> **Aim**:
Please copy out the listing, everything from "locality: Mera" down to "type status: Isotype", renaming "catalogue" as "catalog" and leaving everything else unchanged.

[Start Extracted records]

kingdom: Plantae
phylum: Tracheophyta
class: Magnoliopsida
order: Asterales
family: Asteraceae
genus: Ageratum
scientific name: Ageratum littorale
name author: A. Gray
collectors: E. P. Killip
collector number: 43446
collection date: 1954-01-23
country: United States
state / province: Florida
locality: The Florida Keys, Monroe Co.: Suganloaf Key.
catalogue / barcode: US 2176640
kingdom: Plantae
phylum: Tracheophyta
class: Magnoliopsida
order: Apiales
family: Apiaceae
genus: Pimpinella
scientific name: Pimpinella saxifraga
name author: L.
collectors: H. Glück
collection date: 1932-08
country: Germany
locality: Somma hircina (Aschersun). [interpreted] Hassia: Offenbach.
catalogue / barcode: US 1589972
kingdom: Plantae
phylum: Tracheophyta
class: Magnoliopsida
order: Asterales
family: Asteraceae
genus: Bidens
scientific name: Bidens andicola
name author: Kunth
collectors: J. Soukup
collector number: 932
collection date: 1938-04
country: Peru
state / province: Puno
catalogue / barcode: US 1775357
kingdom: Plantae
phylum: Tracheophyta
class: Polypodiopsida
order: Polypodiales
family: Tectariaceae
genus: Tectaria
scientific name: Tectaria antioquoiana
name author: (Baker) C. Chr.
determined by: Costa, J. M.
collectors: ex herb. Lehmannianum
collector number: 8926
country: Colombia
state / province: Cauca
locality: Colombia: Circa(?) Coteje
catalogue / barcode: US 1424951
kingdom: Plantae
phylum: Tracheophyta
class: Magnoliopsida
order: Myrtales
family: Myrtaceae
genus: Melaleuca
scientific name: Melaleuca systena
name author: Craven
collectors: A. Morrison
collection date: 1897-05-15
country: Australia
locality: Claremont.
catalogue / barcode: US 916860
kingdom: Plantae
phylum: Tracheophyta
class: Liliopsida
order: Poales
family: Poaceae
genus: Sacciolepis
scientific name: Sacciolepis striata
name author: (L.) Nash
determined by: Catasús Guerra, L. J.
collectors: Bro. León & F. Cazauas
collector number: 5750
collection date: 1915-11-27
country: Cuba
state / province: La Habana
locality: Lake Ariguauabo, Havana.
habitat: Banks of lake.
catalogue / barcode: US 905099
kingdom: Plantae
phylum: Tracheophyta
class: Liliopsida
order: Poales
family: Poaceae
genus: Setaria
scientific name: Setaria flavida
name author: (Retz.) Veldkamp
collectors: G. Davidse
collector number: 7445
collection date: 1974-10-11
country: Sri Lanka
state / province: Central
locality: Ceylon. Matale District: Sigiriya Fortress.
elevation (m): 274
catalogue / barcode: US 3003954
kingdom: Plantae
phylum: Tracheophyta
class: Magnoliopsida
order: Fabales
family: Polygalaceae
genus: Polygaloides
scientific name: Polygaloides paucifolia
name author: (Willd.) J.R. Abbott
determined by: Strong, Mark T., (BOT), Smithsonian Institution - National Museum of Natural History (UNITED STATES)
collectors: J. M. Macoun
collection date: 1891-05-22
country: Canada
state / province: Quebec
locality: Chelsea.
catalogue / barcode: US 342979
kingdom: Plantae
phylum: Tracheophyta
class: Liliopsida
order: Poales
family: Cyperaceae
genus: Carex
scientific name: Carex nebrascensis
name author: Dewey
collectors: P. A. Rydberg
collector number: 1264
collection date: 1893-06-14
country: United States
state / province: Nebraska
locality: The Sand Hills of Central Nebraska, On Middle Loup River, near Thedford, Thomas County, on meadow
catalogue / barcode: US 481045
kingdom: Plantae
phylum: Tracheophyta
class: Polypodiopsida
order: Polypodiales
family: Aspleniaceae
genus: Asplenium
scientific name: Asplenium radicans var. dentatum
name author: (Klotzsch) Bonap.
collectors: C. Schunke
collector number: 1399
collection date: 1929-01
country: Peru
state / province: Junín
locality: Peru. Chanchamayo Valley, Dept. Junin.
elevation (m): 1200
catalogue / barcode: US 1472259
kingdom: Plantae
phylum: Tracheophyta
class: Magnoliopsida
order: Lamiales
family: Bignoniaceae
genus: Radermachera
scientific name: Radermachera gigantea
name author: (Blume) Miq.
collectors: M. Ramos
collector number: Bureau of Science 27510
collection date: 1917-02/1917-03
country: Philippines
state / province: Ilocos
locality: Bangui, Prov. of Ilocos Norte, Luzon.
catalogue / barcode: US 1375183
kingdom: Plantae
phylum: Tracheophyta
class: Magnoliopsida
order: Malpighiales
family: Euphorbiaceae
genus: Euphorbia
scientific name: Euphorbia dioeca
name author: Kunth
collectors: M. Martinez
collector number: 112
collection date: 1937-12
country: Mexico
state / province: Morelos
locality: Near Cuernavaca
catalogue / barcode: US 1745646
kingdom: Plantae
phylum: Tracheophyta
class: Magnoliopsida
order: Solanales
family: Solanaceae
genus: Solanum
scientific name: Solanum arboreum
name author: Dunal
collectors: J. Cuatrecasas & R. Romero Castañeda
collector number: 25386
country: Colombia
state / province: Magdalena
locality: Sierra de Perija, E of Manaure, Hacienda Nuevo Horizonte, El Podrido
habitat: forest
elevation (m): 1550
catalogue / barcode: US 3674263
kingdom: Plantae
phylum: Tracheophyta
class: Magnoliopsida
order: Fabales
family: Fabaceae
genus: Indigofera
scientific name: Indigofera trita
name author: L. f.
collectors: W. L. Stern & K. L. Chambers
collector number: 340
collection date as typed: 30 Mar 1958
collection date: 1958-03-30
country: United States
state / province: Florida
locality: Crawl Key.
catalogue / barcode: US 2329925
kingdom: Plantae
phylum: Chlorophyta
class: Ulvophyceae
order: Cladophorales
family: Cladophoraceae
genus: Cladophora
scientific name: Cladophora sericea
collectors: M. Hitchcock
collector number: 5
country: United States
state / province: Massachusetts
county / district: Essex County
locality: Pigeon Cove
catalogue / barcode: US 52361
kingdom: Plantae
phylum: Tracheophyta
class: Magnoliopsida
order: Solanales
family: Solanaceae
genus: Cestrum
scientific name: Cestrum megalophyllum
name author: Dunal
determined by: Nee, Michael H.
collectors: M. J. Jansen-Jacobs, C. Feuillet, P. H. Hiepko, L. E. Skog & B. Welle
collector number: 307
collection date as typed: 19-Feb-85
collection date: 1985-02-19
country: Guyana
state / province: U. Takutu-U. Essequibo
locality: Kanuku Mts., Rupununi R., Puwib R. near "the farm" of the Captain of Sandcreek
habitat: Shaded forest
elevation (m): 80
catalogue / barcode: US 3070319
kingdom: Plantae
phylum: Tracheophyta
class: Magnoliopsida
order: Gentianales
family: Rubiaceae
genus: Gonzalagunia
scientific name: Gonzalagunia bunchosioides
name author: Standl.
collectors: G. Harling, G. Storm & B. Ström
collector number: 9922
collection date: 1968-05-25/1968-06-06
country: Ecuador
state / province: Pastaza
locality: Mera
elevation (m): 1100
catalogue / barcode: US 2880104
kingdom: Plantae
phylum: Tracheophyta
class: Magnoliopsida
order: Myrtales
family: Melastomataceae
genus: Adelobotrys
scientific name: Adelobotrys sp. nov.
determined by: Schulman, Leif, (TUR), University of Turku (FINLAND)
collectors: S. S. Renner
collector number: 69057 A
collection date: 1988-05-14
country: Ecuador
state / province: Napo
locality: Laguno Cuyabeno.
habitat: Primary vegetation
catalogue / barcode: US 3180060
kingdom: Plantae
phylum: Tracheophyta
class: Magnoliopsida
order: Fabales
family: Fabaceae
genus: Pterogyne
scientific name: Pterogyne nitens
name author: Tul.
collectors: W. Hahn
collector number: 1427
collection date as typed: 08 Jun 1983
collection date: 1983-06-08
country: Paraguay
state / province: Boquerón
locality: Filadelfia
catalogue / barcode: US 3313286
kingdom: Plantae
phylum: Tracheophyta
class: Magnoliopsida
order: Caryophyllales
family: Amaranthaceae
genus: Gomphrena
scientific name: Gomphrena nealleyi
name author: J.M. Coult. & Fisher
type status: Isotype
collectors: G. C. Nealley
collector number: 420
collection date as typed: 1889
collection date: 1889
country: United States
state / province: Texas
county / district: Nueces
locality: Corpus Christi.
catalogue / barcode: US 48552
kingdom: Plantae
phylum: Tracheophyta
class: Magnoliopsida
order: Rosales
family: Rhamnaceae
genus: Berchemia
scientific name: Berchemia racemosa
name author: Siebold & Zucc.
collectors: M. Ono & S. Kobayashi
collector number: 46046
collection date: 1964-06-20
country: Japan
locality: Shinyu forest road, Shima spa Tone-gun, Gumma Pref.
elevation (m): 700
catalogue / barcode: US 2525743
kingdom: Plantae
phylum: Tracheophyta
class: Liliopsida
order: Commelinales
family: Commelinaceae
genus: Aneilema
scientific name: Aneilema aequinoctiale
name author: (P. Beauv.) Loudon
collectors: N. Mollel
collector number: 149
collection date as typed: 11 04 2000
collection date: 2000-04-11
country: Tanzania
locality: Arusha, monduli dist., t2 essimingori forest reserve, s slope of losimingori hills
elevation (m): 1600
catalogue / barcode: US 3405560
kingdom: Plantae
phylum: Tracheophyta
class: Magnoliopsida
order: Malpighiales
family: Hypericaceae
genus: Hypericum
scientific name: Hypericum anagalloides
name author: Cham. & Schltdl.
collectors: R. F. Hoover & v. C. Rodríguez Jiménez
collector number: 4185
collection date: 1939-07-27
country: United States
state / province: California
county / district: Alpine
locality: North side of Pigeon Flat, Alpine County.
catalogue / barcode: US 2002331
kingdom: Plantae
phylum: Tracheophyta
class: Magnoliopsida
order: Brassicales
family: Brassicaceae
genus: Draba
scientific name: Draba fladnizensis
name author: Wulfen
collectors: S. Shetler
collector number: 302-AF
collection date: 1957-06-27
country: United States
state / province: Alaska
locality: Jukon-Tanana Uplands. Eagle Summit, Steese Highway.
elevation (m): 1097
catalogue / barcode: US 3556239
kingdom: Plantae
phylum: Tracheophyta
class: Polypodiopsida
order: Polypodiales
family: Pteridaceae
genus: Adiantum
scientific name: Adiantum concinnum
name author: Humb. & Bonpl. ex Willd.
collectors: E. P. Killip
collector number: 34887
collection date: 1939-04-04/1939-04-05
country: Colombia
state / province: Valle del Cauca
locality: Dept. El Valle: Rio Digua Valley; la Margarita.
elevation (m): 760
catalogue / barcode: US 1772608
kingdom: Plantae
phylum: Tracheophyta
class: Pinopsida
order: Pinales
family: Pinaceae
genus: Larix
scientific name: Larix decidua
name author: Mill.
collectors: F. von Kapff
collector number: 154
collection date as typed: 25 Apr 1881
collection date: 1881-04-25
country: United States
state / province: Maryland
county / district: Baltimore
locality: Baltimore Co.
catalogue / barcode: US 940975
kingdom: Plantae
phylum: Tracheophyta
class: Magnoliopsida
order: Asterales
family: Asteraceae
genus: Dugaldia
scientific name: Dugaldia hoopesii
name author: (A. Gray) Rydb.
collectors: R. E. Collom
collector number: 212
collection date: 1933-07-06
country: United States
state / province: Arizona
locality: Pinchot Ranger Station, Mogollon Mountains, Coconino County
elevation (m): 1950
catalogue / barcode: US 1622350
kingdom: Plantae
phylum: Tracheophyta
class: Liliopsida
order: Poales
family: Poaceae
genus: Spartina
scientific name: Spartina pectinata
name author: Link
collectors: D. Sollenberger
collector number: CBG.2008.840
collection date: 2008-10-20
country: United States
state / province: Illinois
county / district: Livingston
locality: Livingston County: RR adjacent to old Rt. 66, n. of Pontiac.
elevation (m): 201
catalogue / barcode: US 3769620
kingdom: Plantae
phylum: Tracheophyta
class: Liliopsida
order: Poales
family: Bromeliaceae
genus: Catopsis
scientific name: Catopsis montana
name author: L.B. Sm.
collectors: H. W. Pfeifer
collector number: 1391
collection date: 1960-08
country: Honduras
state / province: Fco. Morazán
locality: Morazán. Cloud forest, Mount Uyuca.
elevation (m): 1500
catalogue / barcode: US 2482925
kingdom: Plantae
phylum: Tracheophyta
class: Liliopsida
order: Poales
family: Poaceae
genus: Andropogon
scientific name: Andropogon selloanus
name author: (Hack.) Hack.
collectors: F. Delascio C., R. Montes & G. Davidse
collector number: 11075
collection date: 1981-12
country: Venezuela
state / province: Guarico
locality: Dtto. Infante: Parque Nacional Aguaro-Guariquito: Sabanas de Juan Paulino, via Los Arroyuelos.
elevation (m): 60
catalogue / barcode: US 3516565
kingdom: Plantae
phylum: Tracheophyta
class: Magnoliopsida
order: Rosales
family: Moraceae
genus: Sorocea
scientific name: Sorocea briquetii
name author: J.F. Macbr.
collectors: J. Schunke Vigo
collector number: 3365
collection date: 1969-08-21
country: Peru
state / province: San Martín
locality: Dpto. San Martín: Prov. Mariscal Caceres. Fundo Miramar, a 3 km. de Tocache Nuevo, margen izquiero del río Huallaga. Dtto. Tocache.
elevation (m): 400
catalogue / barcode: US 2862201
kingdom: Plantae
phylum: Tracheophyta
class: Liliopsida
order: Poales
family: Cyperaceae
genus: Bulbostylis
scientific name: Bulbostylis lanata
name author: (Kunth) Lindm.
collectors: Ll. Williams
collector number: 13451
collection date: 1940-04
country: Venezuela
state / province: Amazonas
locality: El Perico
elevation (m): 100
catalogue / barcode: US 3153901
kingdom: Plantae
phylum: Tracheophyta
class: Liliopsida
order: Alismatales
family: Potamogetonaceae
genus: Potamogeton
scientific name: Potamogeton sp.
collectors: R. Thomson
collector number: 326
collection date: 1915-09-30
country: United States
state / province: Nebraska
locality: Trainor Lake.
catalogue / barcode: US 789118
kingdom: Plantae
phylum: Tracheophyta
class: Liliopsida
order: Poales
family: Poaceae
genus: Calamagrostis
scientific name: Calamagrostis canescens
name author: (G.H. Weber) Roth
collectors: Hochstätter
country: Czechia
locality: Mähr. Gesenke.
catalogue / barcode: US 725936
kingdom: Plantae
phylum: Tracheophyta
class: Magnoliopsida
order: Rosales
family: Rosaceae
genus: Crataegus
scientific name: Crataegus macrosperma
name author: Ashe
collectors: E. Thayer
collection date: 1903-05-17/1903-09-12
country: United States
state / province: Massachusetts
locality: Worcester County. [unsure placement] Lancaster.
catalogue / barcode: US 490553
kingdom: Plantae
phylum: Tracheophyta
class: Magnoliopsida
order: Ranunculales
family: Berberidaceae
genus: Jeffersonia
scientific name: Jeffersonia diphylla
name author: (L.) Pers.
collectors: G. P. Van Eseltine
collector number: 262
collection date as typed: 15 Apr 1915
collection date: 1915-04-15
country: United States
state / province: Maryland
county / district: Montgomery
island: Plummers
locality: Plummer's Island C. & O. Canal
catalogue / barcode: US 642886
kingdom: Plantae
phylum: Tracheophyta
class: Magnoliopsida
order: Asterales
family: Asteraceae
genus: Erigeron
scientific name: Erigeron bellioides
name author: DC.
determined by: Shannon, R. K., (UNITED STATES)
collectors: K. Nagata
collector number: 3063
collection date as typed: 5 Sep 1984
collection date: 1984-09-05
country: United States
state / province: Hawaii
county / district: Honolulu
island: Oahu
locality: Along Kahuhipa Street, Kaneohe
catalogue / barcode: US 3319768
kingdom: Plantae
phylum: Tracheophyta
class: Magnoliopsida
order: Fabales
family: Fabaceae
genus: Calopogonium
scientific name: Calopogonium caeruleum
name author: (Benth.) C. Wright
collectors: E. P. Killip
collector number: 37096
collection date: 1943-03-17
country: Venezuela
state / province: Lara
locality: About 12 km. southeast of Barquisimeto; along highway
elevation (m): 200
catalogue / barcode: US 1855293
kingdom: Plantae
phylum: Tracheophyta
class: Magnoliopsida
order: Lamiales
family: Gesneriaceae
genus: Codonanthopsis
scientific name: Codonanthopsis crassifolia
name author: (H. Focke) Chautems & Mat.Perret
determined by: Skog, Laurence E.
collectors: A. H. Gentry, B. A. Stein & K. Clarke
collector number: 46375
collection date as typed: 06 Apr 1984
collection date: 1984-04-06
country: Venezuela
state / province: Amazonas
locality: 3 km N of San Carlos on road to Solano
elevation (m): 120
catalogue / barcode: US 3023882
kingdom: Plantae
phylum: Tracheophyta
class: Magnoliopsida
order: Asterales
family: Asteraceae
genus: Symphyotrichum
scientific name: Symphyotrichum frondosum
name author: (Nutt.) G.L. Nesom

[End Extracted records]

> **Problem solution**:
locality: Mera
elevation (m): 1100
catalog / barcode: US 2880104
kingdom: Plantae
phylum: Tracheophyta
class: Magnoliopsida
order: Myrtales
family: Melastomataceae
genus: Adelobotrys
scientific name: Adelobotrys sp. nov.
determined by: Schulman, Leif, (TUR), University of Turku (FINLAND)
collectors: S. S. Renner
collector number: 69057 A
collection date: 1988-05-14
country: Ecuador
state / province: Napo
locality: Laguno Cuyabeno.
habitat: Primary vegetation
catalog / barcode: US 3180060
kingdom: Plantae
phylum: Tracheophyta
class: Magnoliopsida
order: Fabales
family: Fabaceae
genus: Pterogyne
scientific name: Pterogyne nitens
name author: Tul.
collectors: W. Hahn
collector number: 1427
collection date as typed: 08 Jun 1983
collection date: 1983-06-08
country: Paraguay
state / province: Boquerón
locality: Filadelfia
catalog / barcode: US 3313286
kingdom: Plantae
phylum: Tracheophyta
class: Magnoliopsida
order: Caryophyllales
family: Amaranthaceae
genus: Gomphrena
scientific name: Gomphrena nealleyi
name author: J.M. Coult. & Fisher
type status: Isotype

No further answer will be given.